**Aim A:** According to the passage on Summer and Smoke, what award did Geraldine Page win for her role as Alma?

Despite its initial failure, Summer and Smoke was revived a few years later to resounding success. The 1952 production by director Jose Quintero at New York's Circle in the Square Theater put Off-Broadway on the map and established the career of a relatively unknown young actress. For her portrayal of Alma, a repressed Southern spinster grasping at one chance for love with the wild, undisciplined young doctor she has known for years, Geraldine Page won the Drama Critics Award, the first given to a performer in a non-Broadway production. It also brought her to the attention of Hollywood, leading to an uncredited part in Taxi (1953) and a substantial role opposite John Wayne in Hondo (1953), for which she received a Best Supporting Actress Academy Award nomination. Good movie roles were not forthcoming, however, and Page returned to the stage, building a sterling reputation both on Broadway and off, earning her first Tony Award nomination for another Williams play, Sweet Bird of Youth. Although she appeared occasionally on television, she did not return to film until Summer and Smoke, eight years after her feature debut.

Hal Wallis Productions actually bought the film rights to Summer and Smoke in 1952, shortly before its Off-Broadway revival, for $100,000, a purchase based largely on the success of the film versions of Streetcar and The Glass Menagerie (1950) and on Williams's high reputation in the theater. Unlike several screen versions of his work, Williams had no part in adapting the script. That was entrusted to James Poe, who had worked on Cat on a Hot Tin Roof, and Meade Roberts, who worked with Williams to adapt his play Orpheus Descending into the film The Fugitive Kind (1959).

**Aim B:** Convert the records below into a JSON list of strings with one string per line, skipping blank lines. Leave the pictures out.

**Material for this exercise:**
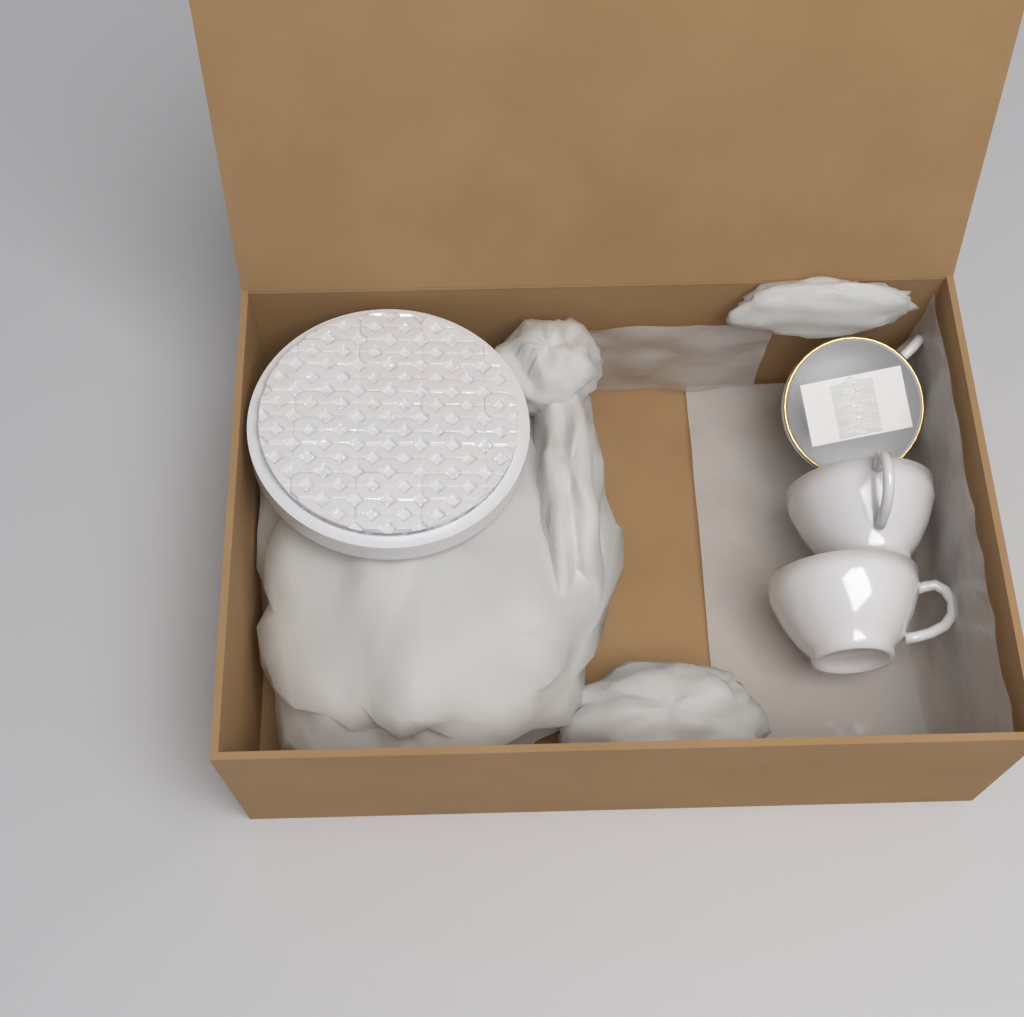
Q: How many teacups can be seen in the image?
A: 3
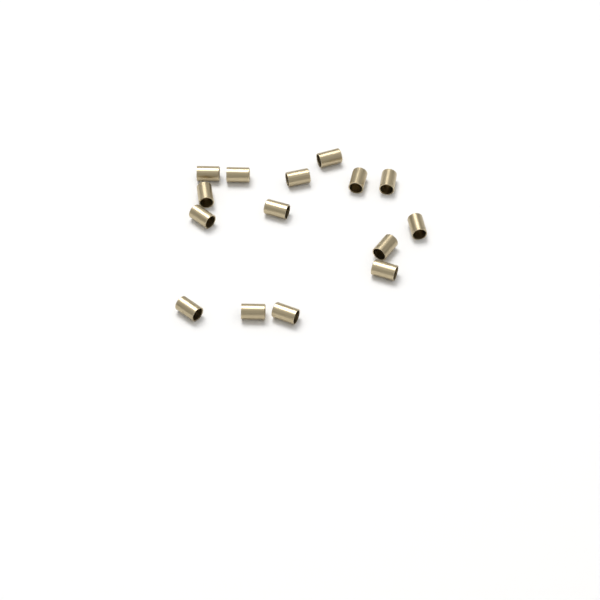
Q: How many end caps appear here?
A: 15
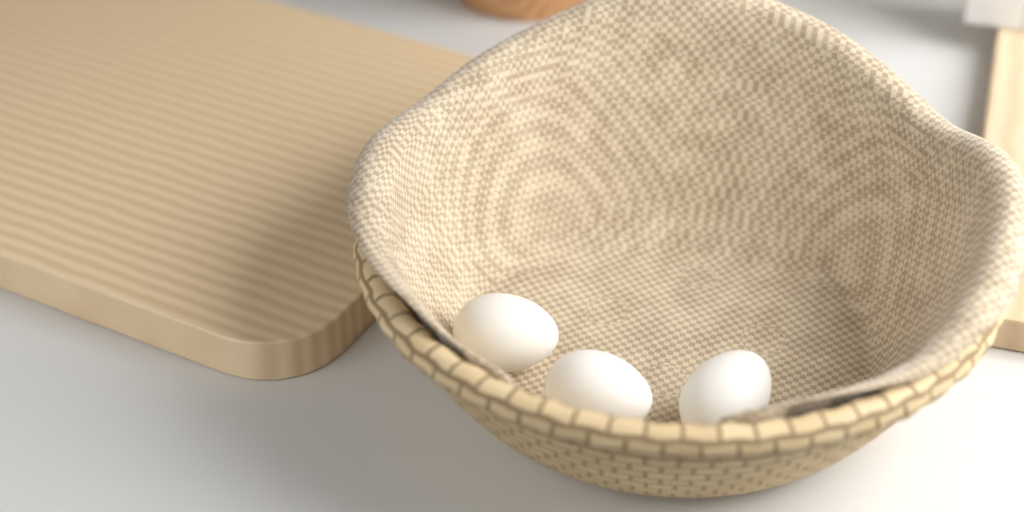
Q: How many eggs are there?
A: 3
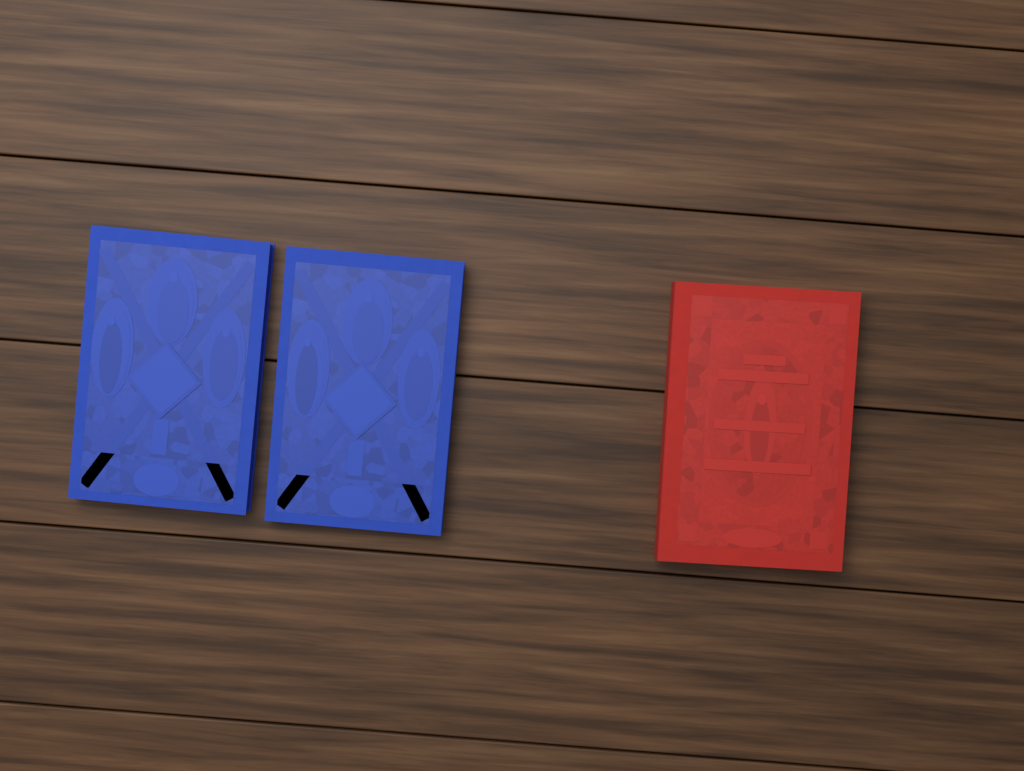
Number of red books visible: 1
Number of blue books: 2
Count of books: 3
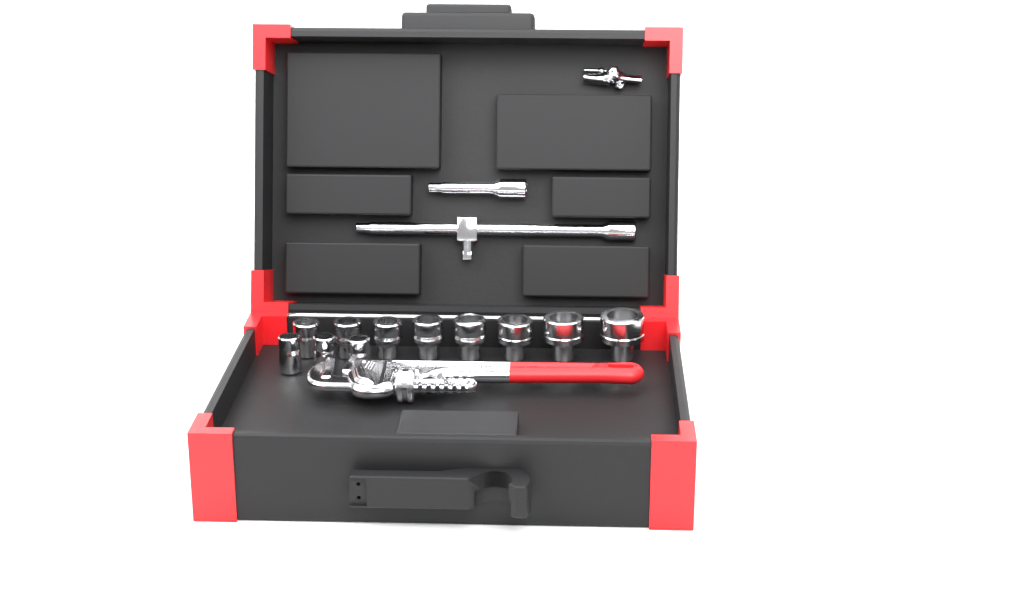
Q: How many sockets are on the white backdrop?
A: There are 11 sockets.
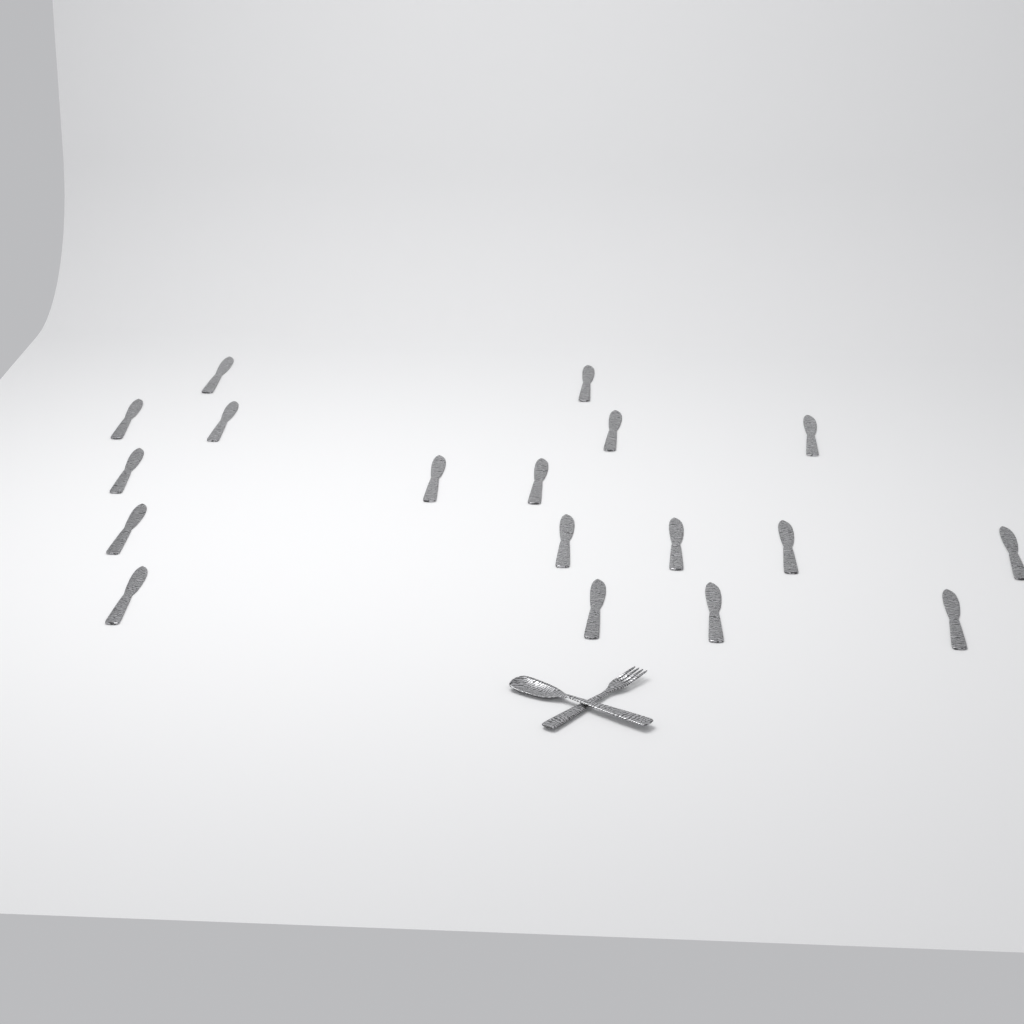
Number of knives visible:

**Complete output A:** The Drama Critics Award.

**Complete output B:**
[
  "Q: How many teacups can be seen in the image?",
  "A: 3",
  "Q: How many end caps appear here?",
  "A: 15",
  "Q: How many eggs are there?",
  "A: 3",
  "Number of red books visible: 1",
  "Number of blue books: 2",
  "Count of books: 3",
  "Q: How many sockets are on the white backdrop?",
  "A: There are 11 sockets.",
  "Number of knives visible:"
]